Saturday, May 27, 2023 12:30 am by M. in ,    No comments
More recent scholarly papers:
The Splitting of the Self: Catherine’s Crisis of Identity in Wuthering Heights
Olivia Bernard
Denison University
Articulāte: Vol. 28, Article 4 (2023)

The relationship between Catherine and Heathcliff in Emily Brontë’s Wuthering Heights is one of the most striking in Victorian literature. The sheer unbridled passion that the two have for each other goes beyond any kind of romantic lust, or indeed, beyond any kind of separation of the soul to begin with. Catherine’s famous declaration that “I am Heathcliff” (Brontë 64) is not metaphorical. As Sandra Gilbert and Susan Gubar suggest in their essay “Looking Oppositely: Emile (sic) Brontë’s Bible of Hell,” he is the embodiment of her masculinity.
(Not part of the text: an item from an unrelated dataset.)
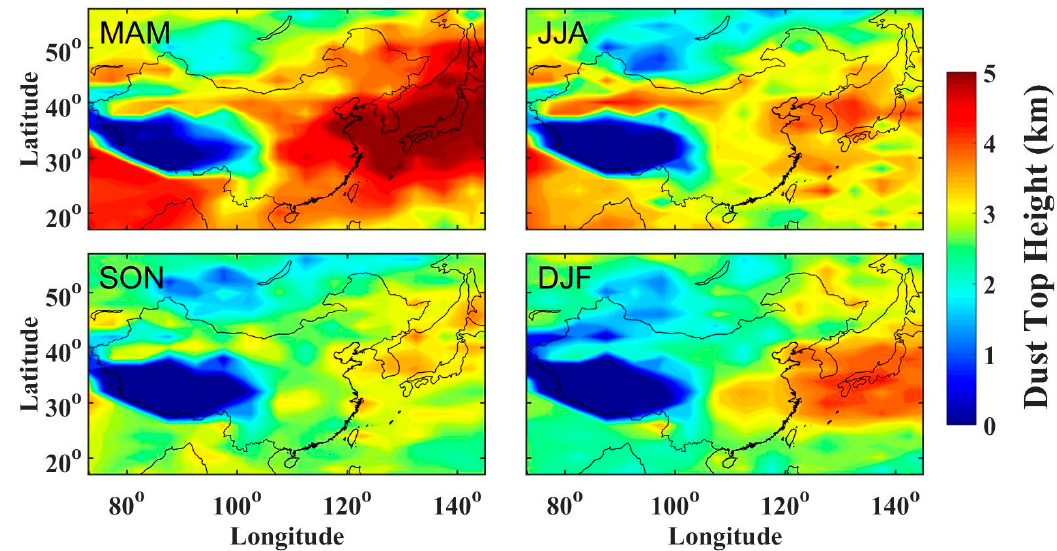
Figure 4. The seasonal distribution of dust Top Height (km) over East Asia based on CALIPSO data.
Andç so, because Victorian patriarchy attempts to strip control from women by both removing their access to masculine power and teaching the women themselves to internally spurn and disregard that power as a means of maintaining control, Catherine’s losing Heathcliff is a physical and social rending alike. She loses with him an important piece of herself, her ability to interact with the world, and her ability to seek control, both over herself and her surroundings. Emily Brontë uses the conflict between patriarchal norms and Catherine’s true, undivided self to make the mental fragmentation of Victorian women literal. By placing Catherine’s masculine half into Heathcliff, and then removing him from her as she’s pushed into the role of a proper lady, Brontë catalogues the inevitable destructive descent as her identities—first as an unorthodox but complete person and later as the split, “proper” woman she’s forced to become—collide and ensnare her physically and mentally. As she throws herself against the bars of this cage and gradually deteriorates, Brontë presents a potent warning about the violent damage oppressive structures do to those they trap.